Au début, on pense à Marguerite Duras, forcément. L’héroïne est une jeune expatriée, Juliet, fille de l’ambassadeur d’Australie au Vietnam. Elle découvre le sexe et ce qu’elle croit être l’amour dans la chaleur des orages, les bruits de klaxon et les odeurs de pourriture et d’épices d’un Hanoi intemporel. Certes, l’amant n’est pas chinois mais on ne l’apprend pas tout de suite, il a «des yeux de chat sauvage», il est bien plus âgé, et elle s’offre à lui comme on s’offre à ce moment de la vie, corps et âme. On le sait dès la première seconde de leur rencontre. «Je me souviens de cette légèreté, si bien, lui en train de planer qui en devenait si beau, il chantait en tournant, sévère, engorgé de bonheur, grave soudain d’être heureux. Volaient à son visage mes yeux, je me souviens, qui s’accrochent éblouis à sa légèreté et qui dévorent d’envie la beauté rigide de ses traits, la dévorent comme deux insectes avides de boire la lumière.» C’est vorace, c’est moite, c’est passionné, et l’on sait aussi, dès la première seconde, que cette histoire-là ne peut se terminer bien. L’intrigue se joue entre quatre personnages, ou plutôt trois, un homme et deux femmes, dont l’une est une ombre dévorante.

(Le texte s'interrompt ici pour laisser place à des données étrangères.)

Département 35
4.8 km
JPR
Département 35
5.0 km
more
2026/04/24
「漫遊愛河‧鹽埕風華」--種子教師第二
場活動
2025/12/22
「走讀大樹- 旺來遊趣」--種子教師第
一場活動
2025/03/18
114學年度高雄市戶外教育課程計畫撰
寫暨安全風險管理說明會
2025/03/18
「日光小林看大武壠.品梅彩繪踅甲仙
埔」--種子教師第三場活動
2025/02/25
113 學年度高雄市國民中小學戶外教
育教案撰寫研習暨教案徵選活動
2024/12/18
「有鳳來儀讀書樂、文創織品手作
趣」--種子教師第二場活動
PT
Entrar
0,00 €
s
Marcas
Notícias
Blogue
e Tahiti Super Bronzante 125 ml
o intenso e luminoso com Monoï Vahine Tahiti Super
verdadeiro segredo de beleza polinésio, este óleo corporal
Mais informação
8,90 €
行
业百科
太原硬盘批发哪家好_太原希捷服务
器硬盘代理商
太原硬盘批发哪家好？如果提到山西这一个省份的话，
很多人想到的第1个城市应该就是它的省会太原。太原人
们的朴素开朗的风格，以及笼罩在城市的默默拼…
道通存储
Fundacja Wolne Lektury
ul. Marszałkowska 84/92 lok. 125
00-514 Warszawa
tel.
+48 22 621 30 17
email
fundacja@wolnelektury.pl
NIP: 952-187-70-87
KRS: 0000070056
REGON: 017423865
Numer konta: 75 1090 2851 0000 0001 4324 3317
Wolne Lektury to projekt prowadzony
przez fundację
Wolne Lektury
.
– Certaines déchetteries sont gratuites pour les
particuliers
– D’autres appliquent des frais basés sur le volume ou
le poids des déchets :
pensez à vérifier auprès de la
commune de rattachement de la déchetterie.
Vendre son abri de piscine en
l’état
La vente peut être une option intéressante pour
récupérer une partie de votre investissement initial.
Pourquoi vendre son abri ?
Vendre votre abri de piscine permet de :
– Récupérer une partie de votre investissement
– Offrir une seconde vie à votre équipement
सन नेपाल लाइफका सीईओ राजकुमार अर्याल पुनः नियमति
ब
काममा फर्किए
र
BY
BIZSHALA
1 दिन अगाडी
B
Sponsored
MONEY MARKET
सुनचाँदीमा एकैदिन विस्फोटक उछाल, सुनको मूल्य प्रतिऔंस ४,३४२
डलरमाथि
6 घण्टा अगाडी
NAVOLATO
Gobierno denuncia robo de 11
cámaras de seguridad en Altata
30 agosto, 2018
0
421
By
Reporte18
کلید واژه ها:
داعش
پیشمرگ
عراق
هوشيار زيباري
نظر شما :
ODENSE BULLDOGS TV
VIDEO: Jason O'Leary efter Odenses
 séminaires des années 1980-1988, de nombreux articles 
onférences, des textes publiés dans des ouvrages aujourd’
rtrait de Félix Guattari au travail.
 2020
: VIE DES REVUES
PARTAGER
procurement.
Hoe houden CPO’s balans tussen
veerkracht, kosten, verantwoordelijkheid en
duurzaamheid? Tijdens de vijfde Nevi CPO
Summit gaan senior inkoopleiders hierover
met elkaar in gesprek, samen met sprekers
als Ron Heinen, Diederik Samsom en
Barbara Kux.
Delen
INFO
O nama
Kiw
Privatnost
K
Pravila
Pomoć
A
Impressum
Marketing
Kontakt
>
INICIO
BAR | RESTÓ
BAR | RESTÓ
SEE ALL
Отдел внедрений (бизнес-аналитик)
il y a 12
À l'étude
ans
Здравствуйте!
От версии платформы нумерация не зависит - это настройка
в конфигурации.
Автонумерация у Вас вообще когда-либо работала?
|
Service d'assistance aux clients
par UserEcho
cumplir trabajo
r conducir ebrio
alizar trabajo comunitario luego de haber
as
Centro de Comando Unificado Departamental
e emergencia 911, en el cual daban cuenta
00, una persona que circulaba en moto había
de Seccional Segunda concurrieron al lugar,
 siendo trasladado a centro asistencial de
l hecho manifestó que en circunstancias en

Et puis l’on oublie Duras, un peu. L’Eveil est un récit d’initiation, comme l’Amant, mais l’intrigue a son ressort propre et surtout l’écriture est très différente. Quand celle de Duras est tout en sobriété, sèche parfois, celle de Line Papin est foisonnante et volubile, un peu trop par moments. Elle roule, elle s’étale, elle se repaît des senteurs et des émotions les plus extrêmes.«Il y a quelque chose en dessous de moi, à l’intérieur, quelque part, quelque chose de terriblement puissant et que j’ignore. C’est cette chose électrique qui couvait, elle est en dessous maintenant, de nous… Je dois y retourner, c’est insupportable de le savoir ici, lui qui marche détenteur de mon secret, du secret de mon corps, qui marche et vit non loin. Non, il ne s’agit pas encore de l’éveil, du vrai, c’est mon attention seule qu’il éveille pour l’instant, et c’est en dessous, plus loin, que nous allons éclore et tomber et rouler.»

Ce qui frappe le plus, c’est l’incroyable maturité de ce premier roman. Difficile de croire que l’auteur a 20 ans. Line Papin est née à Hanoi - où elle a vécu jusqu’à l’âge de 10 ans - d’une mère vietnamienne et d’un père français. «J’avais envie d’écrire tous les souvenirs que j’avais, les sensations, les bruits, les odeurs», nous a-t-elle confié, assurant avoir découvert Duras après avoir achevé l’écriture de l’Eveil et y avoir en effet retrouvé beaucoup de sensations similaires aux siennes. Line Papin a entamé ce livre il y a trois ans, à l’âge de 17 ans, et l’a envoyé en décembre à Stock par la poste. Elle dit écrire depuis toujours et se nourrir essentiellement de la lecture des grands classiques, Hugo, Dostoïevski, Zola, Camus, Kafka. Elle entame un master d’histoire de l’art tout en songeant à un second roman. Ce sera sans doute difficile, car elle a mis beaucoup d’elle-même dans celui-ci, mais elle a assez de talent pour y parvenir.

Line Papin L’Eveil Stock, 251 pp., 18,50 €.